Stored data
******************************

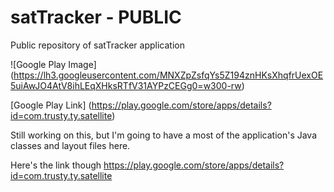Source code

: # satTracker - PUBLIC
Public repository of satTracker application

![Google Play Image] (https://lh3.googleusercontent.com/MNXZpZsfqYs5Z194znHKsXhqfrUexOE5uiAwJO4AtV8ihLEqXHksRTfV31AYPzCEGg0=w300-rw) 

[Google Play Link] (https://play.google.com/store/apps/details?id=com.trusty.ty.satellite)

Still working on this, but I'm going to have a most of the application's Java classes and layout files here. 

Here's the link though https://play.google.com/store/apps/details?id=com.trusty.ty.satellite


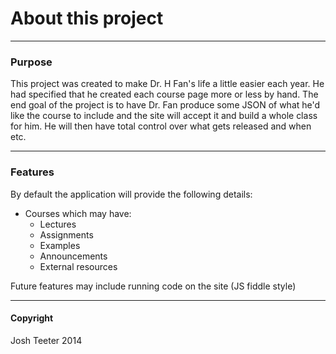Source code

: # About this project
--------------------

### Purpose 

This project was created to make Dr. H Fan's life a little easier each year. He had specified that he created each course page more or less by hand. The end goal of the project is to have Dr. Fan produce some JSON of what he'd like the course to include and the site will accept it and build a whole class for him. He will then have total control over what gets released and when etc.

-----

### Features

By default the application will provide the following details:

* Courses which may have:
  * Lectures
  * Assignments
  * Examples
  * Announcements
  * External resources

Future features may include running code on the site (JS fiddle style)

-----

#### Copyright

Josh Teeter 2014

******************************

Brief. The lines from the one containing "### Features" through the last line of the records are to be transcribed exactly, with nothing else added.

Solution to the problem.
### Features

By default the application will provide the following details:

* Courses which may have:
  * Lectures
  * Assignments
  * Examples
  * Announcements
  * External resources

Future features may include running code on the site (JS fiddle style)

-----

#### Copyright

Josh Teeter 2014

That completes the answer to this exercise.